As with many aspects of society, this separation and exclusion starts young. As a child I was ushered into dance and gymnastics, feminized sports if people even desired to call them sports. My brother and my male counterparts however were encouraged to partake in baseball, basketball, football, and soccer. I “rebelled” at the age of 8 and joined the recreational soccer league. I could choose to play on an all girls team or a co-ed team. I was all for playing with boys and girls, since in the fourth grade I played with people of all genders on the playground, but my parents told me that the co-ed teams would play too rough for my poor girly sensitivities. “They’re too aggressive,” mumsy told me. “You’re liable to get hurt.” If any of you know me, you know I’m not simply the type of broad to stand off to the side and let people walk all over me. Well I was even more aggressive as a child.
When my parents segregated me from male players, I think I lost a bit of my aggressiveness. I became more introverted and hesitant. I no longer went after everything I wanted and I held my tongue when I otherwise would have spoken. It’s hard to prove that this one decision made by my parents when I was in fourth grade had that much of an influence on me, but part of me thinks that it was a large factor in my personality shift. Sure, increasing social pressures and school changes compounded with this to make me more timid, but maybe if I had be allowed the opportunity to compete with boys, see them as my equals and match or exceed their aggressiveness, I would have been more equipped to handle the new pressures of middle school and junior high.
Even when women are allowed participation in sports such as basketball and soccer, they have separate leagues and are often encouraged to exaggerate their feminine sides to compensate for their masculine behaviors. Danica Patrick, a female race car driver, is an exceptional professional in what would be considered a masculine sport. But most coverage of her focuses on her appearance, so much to the point that she no longer resembles a driver. The bikinis she’s photographed in make her out to be more of a silly fan girl than the athletes that inspire the silly fan girls.

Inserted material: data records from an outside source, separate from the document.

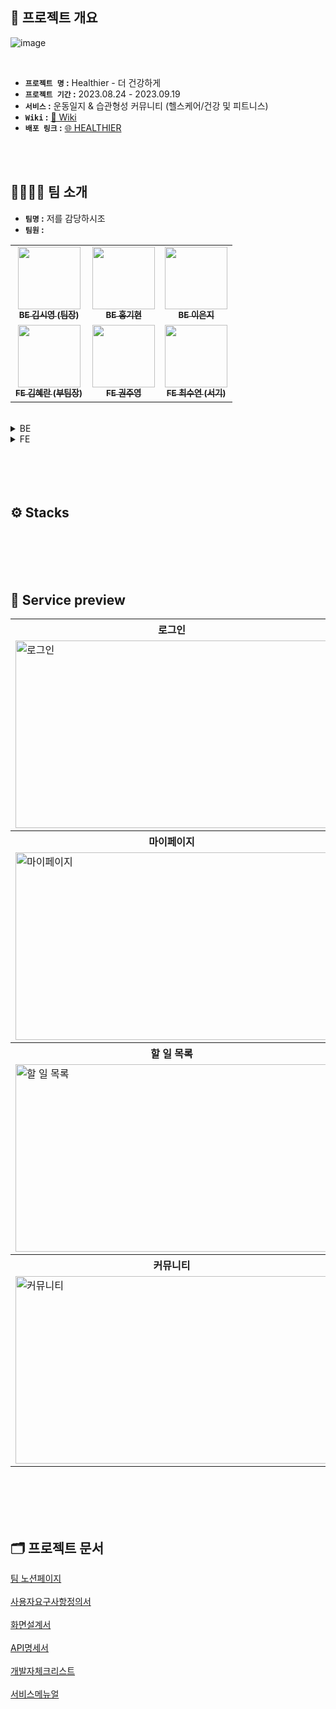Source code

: 
## 📌 프로젝트 개요
![image](https://github.com/codestates-seb/seb45_main_031/assets/116875965/b3e12431-61d5-4849-92d1-8a134be480fd)

<br />

- **`프로젝트 명` :** Healthier - 더 건강하게
- **`프로젝트 기간` :** 2023.08.24 - 2023.09.19
- **`서비스` :** 운동일지 & 습관형성 커뮤니티 (헬스케어/건강 및 피트니스)
- **`Wiki` :** <a href="https://github.com/codestates-seb/seb45_main_031/wiki" target="_blank">🔖 Wiki</a>
- **`배포 링크` :** <a href="http://seb45main31.s3-website.ap-northeast-2.amazonaws.com/" target="_blank">🌐 HEALTHIER</a>


<br />
<br />

## 👨‍👩‍👧‍👦 팀 소개
- **`팀명` :** 저를 감당하시조
- **`팀원` :** 
<!-- ALL-CONTRIBUTORS-LIST:START - Do not remove or modify this section -->
<!-- prettier-ignore-start -->
<!-- markdownlint-disable -->
<table>
  <tbody>
    <tr>
      <td align="center"><a href="https://github.com/OKSY"><img src="https://encrypted-tbn0.gstatic.com/images?q=tbn:ANd9GcSPulAZ4KWIIQpmrxkcAMWGqYLcDjG-77AKP-lDlP0B-sYIeHaEy0lc6FXWwPfwMZAMAXM&usqp=CAU" width="100px;" alt=""/><br /><sub><b> BE 김시영 (팀장)</b></sub></a><br /></td>
      <td align="center"><a href="https://github.com/KIHYUN940"><img src="https://i.namu.wiki/i/JNn_wH7DTyzMGd4GP9piVsXN8utv_vr07dyZQCokfjlW-u6azZc4dA7BkNrroTEByeJ9trqwzsxFbak4NJH47Mw169Un8a6gu-WxtGzxyg36YBLernVq__gO48l6LXy_h0y2xqxHghI6vECCyBD9aQ.webp" width="100px;" alt=""/><br /><sub><b> BE 홍기현</b></sub></a><br /></td>
<td align="center"><a href="https://github.com/2-eun-ji"><img src="https://encrypted-tbn0.gstatic.com/images?q=tbn:ANd9GcQpUcnrmsAeZBH6YfCW8Fd_i_t9Ddt6CLSAng&usqp=CAU" width="100px;" alt=""/><br /><sub><b> BE 이은지</b></sub></a><br /></td>
    </tr>
     <tr/>
<td align="center"><a href="https://github.com/kimmand0o0"><img src="https://encrypted-tbn0.gstatic.com/images?q=tbn:ANd9GcRiLXWtDqeZ1j7JO7lj6yV4ElcPCIVIlXYxEg&usqp=CAU" width="100px;" alt=""/><br /><sub><b>FE 김혜란 (부팀장)</b></sub></a><br /></td>
      <td align="center"><a href="https://github.com/jooy45"><img src="https://www.16personalities.com/static/images/personality-types/avatars/isfj-defender.png" width="100px;" alt=""/><br /><sub><b>FE 권주영</b></sub></a><br /></td>
      <td align="center"><a href="https://github.com/lynne-choi"><img src="https://www.16personalities.com/static/images/personality-types/avatars/enfj-protagonist.png" width="100px;" alt=""/><br /><sub><b>FE 최수연 (서기)</b></sub></a><br /></td>
      
  </tbody>
</table>
</br>

<details>
<summary>BE</summary>
<div markdown="1">
<br>
  
**BE 김시영 (팀장)**

- 내용
- 내용

<br>

**BE 이은지**

- 내용
- 내용
  
<br>

**BE 홍기현**

- 내용
- 내용

</details>
<details>
<summary>FE</summary>
<div markdown="2">
<br>
  
**FE 김혜란 (부팀장)**

- 내용
- 내용

<br>

**FE 권주영**

- 내용
- 내용
  
<br>

**FE 최수연 (서기)**

- 내용
- 내용

</div>
</details>
<br><br /><br /><br />

## ⚙️ Stacks

<br /><br /><br /><br />

## 🔎 Service preview
<html>
<table>
  <tr>
    <th>
      로그인
    </th>
    <th>
      회원가입
    </th>
  </tr>
  <tr>
    <td>
      <img src=""  alt="로그인" width = "500" height = "300">
    </td>
    <td>
      <img src= "" alt="회원가입" width = "500" height = "300">
    </td>
   </tr> 
  <tr>
    <th>
      마이페이지
    </th>
    <th>
      마이페이지 더보기
    </th>
  </tr>
  <tr>
    <td>
      <img src="" alt="마이페이지"  width = "500" height = "300">
    </td>
    <td>
      <img src= "" alt="마이페이지 프로필편집"  width = "500" height = "300">
    </td>
   </tr>
   <tr>
    <th>
      할 일 목록
    </th> 
    <th>
      할 일 목록 작성/수정
    </th>
  </tr>
  <tr>
    <td>
      <img src="" alt="할 일 목록" width = "500" height = "300">
    </td>
    <td>
      <img src="" alt="할 일 목록 작성/수정"  width = "500" height = "300">
    </td>
  </tr> 
   <tr>
    <th>
      커뮤니티
    </th> 
    <th>
      커뮤니티 게시글 작성/수정
    </th>
  </tr>
  <tr>
    <td>
      <img src="" alt="커뮤니티" width = "500" height = "300">
    </td>
    <td>
      <img src="" alt="커뮤니티 게시글 작성/수정"  width = "500" height = "300">
    </td>
  </tr> 
</table>
<br><br><br><br>
  
## 🗂️ 프로젝트 문서

[팀 노션페이지](https://www.notion.so/codestates/eb203c506d1042f8be1e4c382bcb4bde?pvs=4) <br><br>
[사용자요구사항정의서](https://docs.google.com/spreadsheets/d/1vS--muT_pmMt04dagtKrNRhPSxrM1re_MmMDIo1f1w4/edit?usp=sharing) <br><br>
[화면설계서](https://www.figma.com/file/tiWXG5ZlDyYR6V6VlbvUAV/Untitled?type=design&node-id=20%3A17&mode=design&t=H9AXxgUyfnOQuIdY-1) <br><br>
[API명세서](https://documenter.getpostman.com/view/27565496/2s9Y5YT3S4) <br><br>
[개발자체크리스트](https://docs.google.com/spreadsheets/d/1vS--muT_pmMt04dagtKrNRhPSxrM1re_MmMDIo1f1w4/edit?usp=sharing) <br><br>
[서비스메뉴얼](https://docs.google.com/document/d/1h8oMnDe36dX22l8rD6UOzgsc2LXahw2kFAdNjJ3N9oo/edit?usp=sharing) <br><br>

It seems that women’s options in terms of sports are few. They can participate in feminized sports, which most people don’t think of as sports such as cheerleading and ice skating, or they can join a women’s league of a masculine sport and have to choose between over-exaggerating their femininity for others’ sake or risk the media labeling them as butch lesbians. Luckily I’ve regained my confidence and some of my aggressiveness that is necessary to take control of my life. But many girls growing up in this kind of double standard society may not be so fortunate. If women are told that their best is still not equivalent to any man, they’re going to start believing it. It’s a shame to prematurely shut down half of the population’s innovative potential because society believes women shouldn’t dirty their hands.